### [Problem description]
Beginning at the line that contains "left wrist: (340, 493)", repeat each line exactly through the last one of the records below, and leave out the pictures.
****************************************
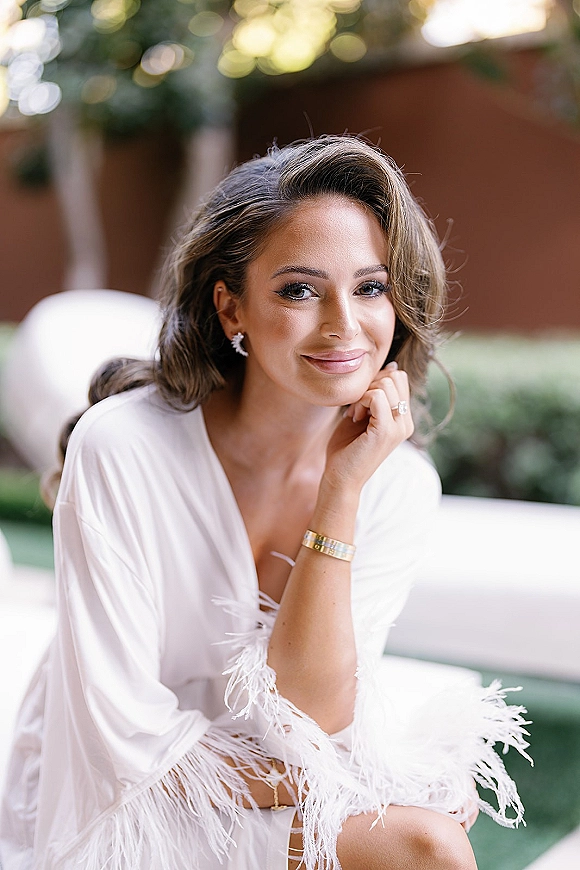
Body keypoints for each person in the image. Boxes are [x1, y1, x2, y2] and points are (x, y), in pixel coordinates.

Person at [0, 135, 530, 870]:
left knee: (429, 847)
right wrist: (349, 781)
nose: (346, 324)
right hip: (116, 798)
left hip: (262, 777)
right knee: (426, 841)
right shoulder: (121, 448)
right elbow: (122, 739)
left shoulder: (396, 483)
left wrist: (340, 493)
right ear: (231, 308)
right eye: (300, 290)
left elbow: (311, 718)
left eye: (371, 287)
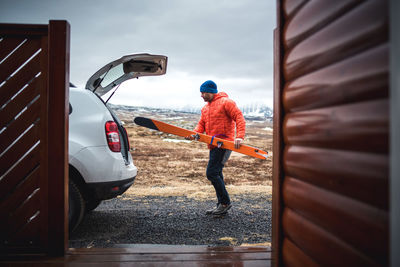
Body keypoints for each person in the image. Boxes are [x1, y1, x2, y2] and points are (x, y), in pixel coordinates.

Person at [186, 80, 246, 215]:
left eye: (204, 92)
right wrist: (193, 134)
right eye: (201, 92)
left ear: (211, 92)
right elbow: (201, 125)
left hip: (224, 144)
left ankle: (225, 203)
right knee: (217, 173)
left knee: (211, 173)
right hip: (213, 145)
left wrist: (239, 137)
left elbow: (239, 117)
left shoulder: (226, 102)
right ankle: (221, 204)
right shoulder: (205, 108)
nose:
****************************************
### [Task result]
left wrist: (340, 493)
right ear: (231, 308)
right eye: (300, 290)
left elbow: (311, 718)
left eye: (371, 287)
Body keypoints for each person in the image. Boxes are [x1, y1, x2, y2] and points are (x, y), in pixel coordinates.

Person at [186, 80, 246, 215]:
left eye: (204, 92)
right wrist: (193, 134)
right eye: (201, 92)
left ear: (211, 92)
right elbow: (201, 125)
left hip: (224, 144)
left ankle: (225, 203)
right knee: (217, 173)
left knee: (211, 173)
right hip: (213, 145)
left wrist: (239, 137)
left elbow: (239, 117)
left shoulder: (226, 102)
right ankle: (221, 204)
right shoulder: (205, 108)
nose:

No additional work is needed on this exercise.